Alive and developing

http://www.lifesitenews.com/news/our-son-lived-only-minutes-after-birth-but-has-touched-thousands

During summer, many miles away from Toronto, a mother was giving birth to her child. After some minutes he passed away. Why? Well, because he was a 19-week child and, at the same time –although our culture doesn’t consider children to be human persons until the full-term of pregnancy– he was the little human brother of a couple girls. It calls my attention that a 19-week child inside the womb wouldn’t be considered as such, while a 19-week child outside the womb, still highly dependent, is considered a living child –for some minutes. Happily, this small and delicate person spent his last moment in the arms of his mother.

If there’s any error, it would be calling this 19-week baby outside the womb a non-living boy just as it would be an error naming him inside the womb as no-person.  But many prefer other names even related to the problem of dependency. “He is not quite yet a person”, some would argue. But, if this is the case, this non-person-yet or undeveloped person, should ask us when will we see the standard model of a fully developed person? A teenager developing his or her personhood isn’t deprived from the right to life. A father, with a toddler who might be considered less developed, would never think his child has no right to life. So why shouldn’t a 19-week child inside the womb be a person with right to life?

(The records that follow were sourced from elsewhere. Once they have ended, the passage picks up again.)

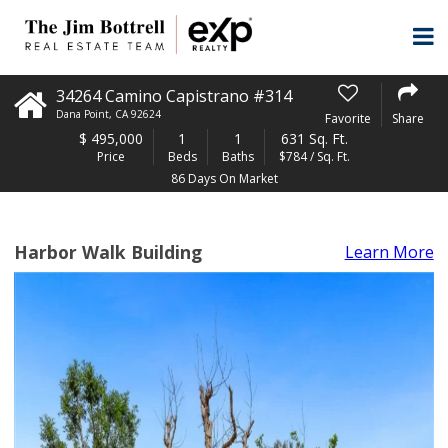
34264 Camino Capistrano #314
Dana Point
,
CA
92624
Favorite
Share
$
495,000
1
1
631 Sq. Ft.
Price
Beds
Baths
$784 / Sq. Ft.
86 Days On Market
Harbor Walk Building
Learn More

If this model of a fully developed person is ever found, I am afraid many would stop being considered developed persons with the resulting right to life. Thus, nobody says the teenager mentioned above is nothing but an undeveloped person, or a developing person. Let’s just call him or her as it should be: a person, who is naturally characterized for being constantly developing.

But, when did this happen? No magic wand was in the doctor’s hand when we were called persons for the first time. To leave this to mere human consensus would be likewise. And this is the case of attributing personhood only in the moment one leaves his or her mother’s womb. We have to discard such criterion.